WHAT IS NEEDED:
Your job is to copy the lines from the material that include "benin".

DATA FOR THE TASK:
# # # #

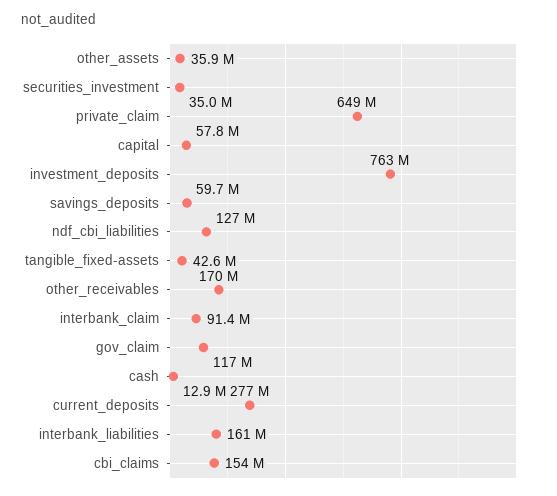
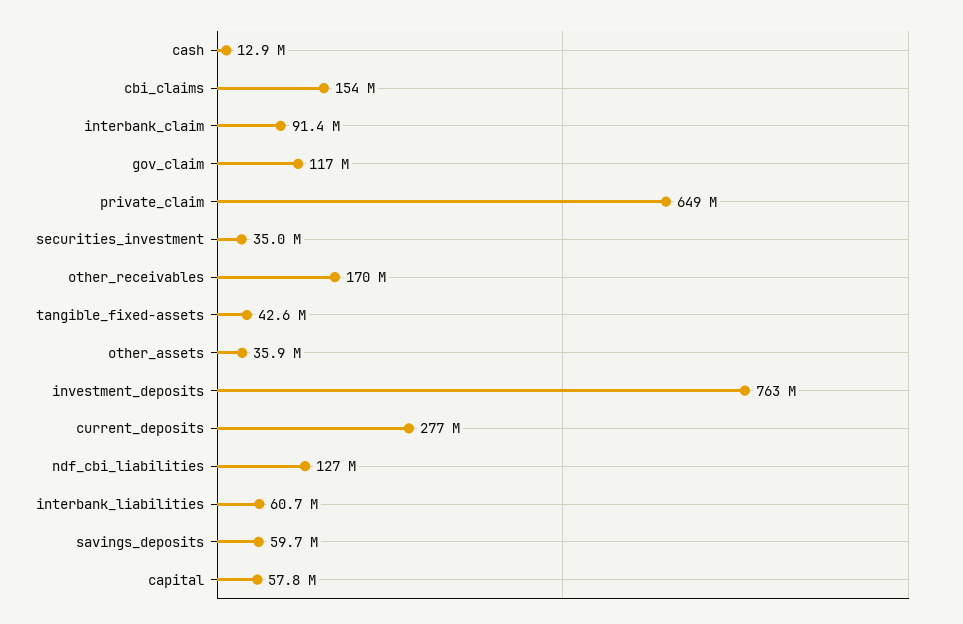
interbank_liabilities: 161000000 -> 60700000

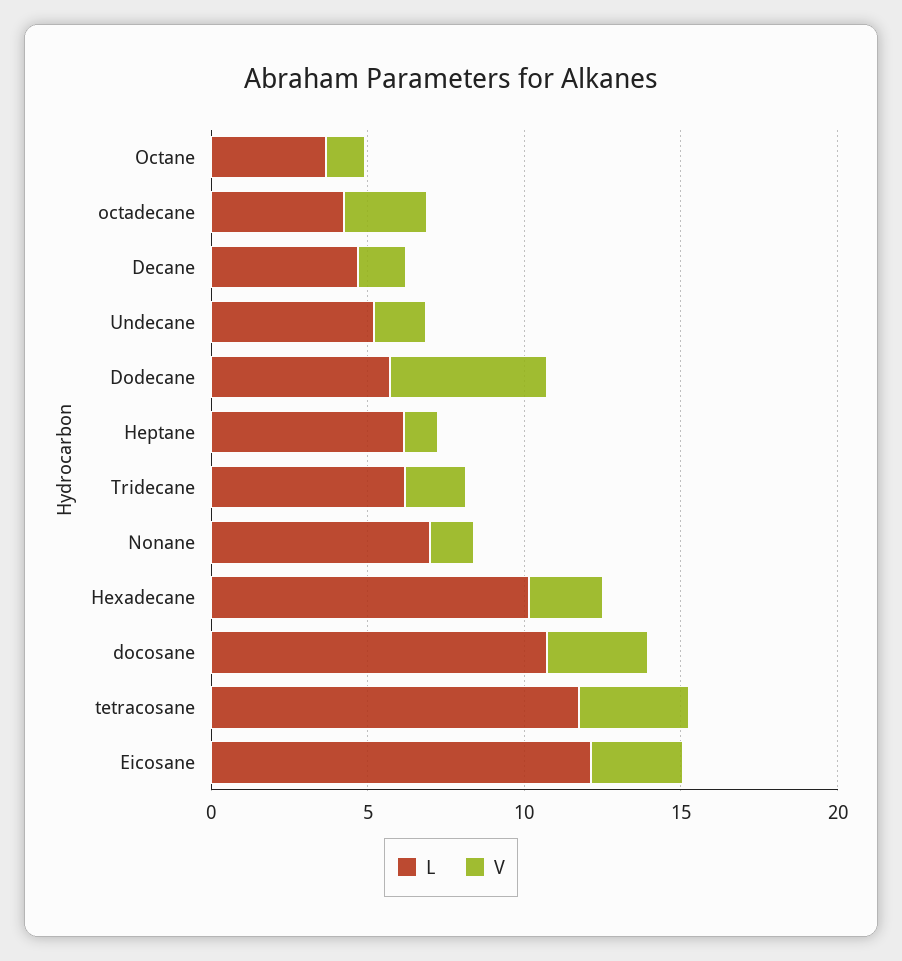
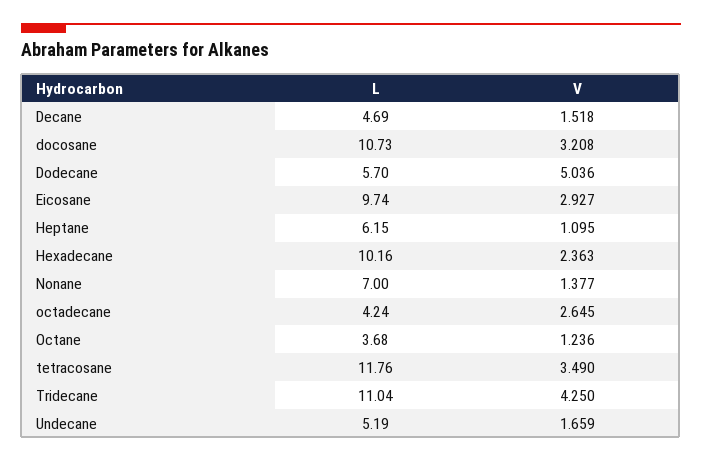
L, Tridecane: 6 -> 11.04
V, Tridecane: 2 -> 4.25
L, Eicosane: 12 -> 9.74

# # # #

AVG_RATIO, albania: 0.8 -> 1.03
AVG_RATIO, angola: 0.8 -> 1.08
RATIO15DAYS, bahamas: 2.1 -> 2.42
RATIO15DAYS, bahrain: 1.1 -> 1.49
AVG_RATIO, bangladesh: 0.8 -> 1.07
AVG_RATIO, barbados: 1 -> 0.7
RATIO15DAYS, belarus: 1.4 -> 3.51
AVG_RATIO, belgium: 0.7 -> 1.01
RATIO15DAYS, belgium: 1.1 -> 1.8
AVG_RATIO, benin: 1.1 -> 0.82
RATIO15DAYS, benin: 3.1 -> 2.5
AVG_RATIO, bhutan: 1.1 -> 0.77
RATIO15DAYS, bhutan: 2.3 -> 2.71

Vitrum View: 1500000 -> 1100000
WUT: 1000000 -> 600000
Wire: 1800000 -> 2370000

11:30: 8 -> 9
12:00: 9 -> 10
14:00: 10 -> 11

# # # #

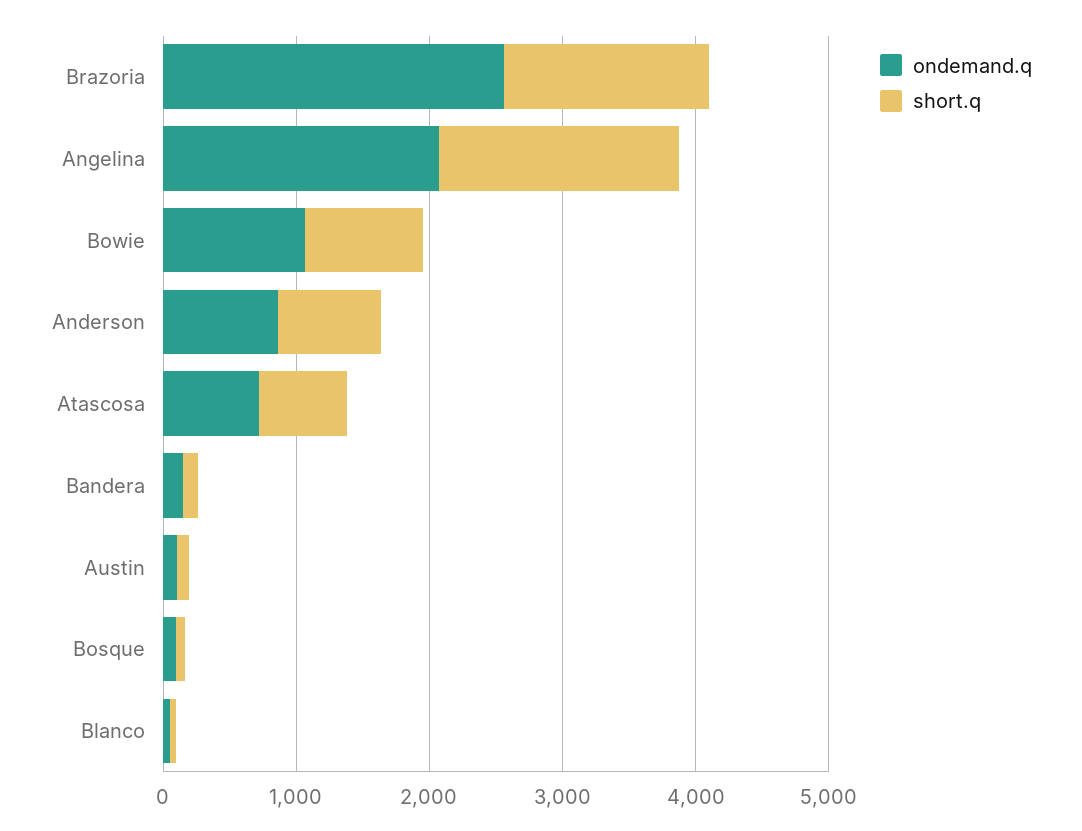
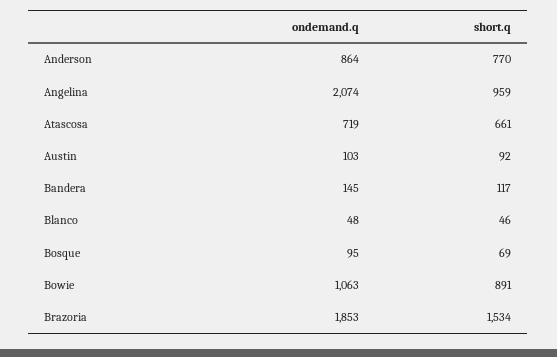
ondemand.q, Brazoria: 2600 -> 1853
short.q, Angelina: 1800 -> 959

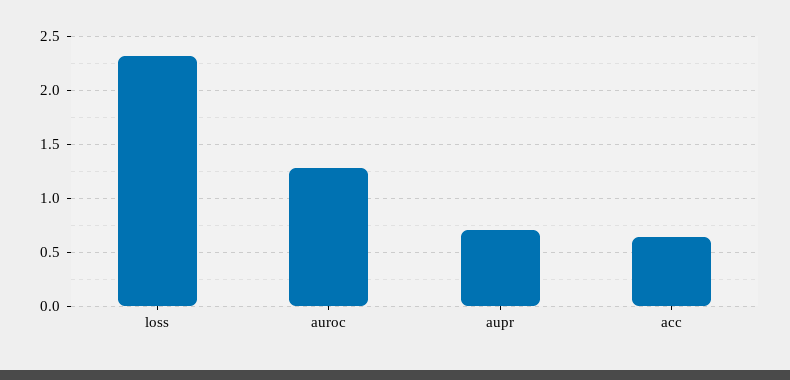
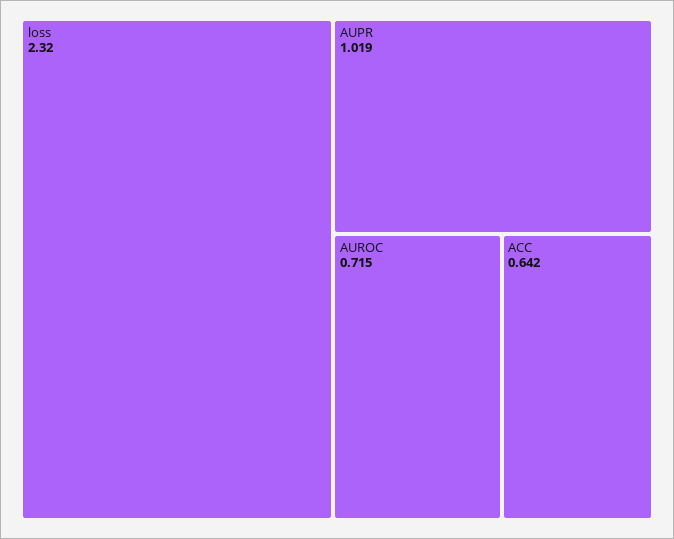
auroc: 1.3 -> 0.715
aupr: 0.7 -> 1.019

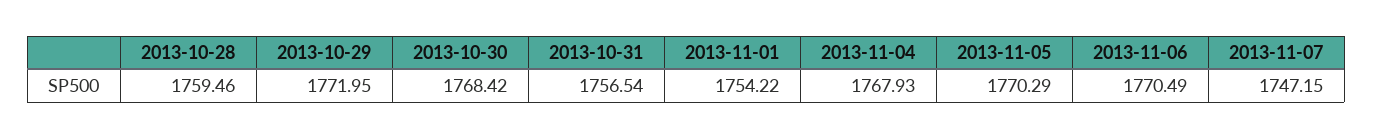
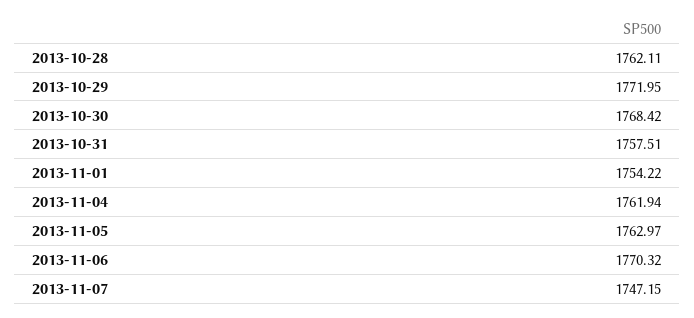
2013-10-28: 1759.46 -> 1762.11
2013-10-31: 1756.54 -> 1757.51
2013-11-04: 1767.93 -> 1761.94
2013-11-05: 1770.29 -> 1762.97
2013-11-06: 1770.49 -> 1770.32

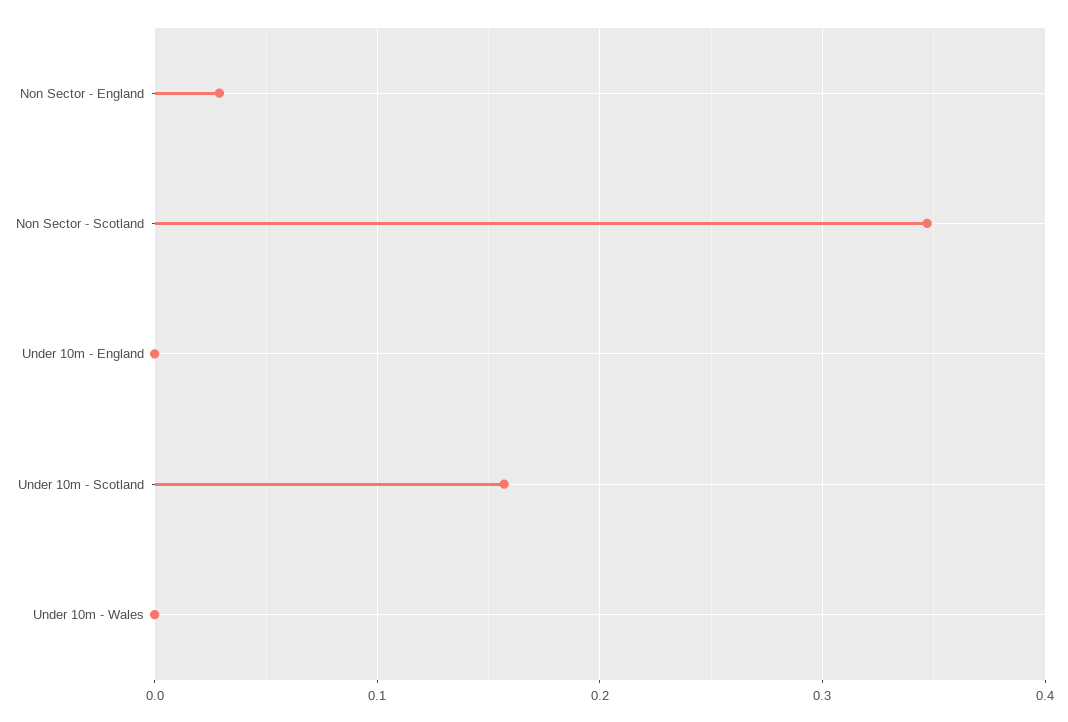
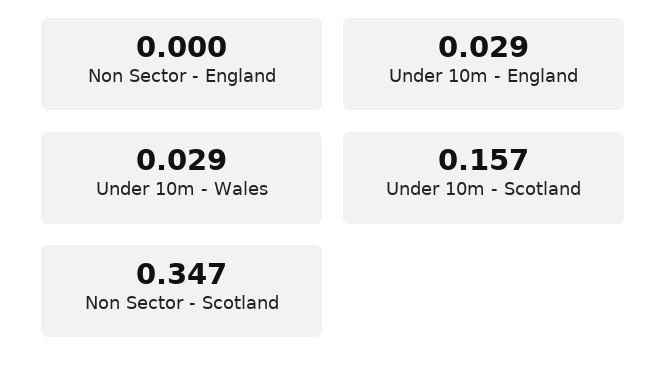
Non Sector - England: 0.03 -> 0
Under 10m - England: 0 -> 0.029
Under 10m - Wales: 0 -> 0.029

# # # #

WRITTEN REPLY:
AVG_RATIO, benin: 1.1 -> 0.82
RATIO15DAYS, benin: 3.1 -> 2.5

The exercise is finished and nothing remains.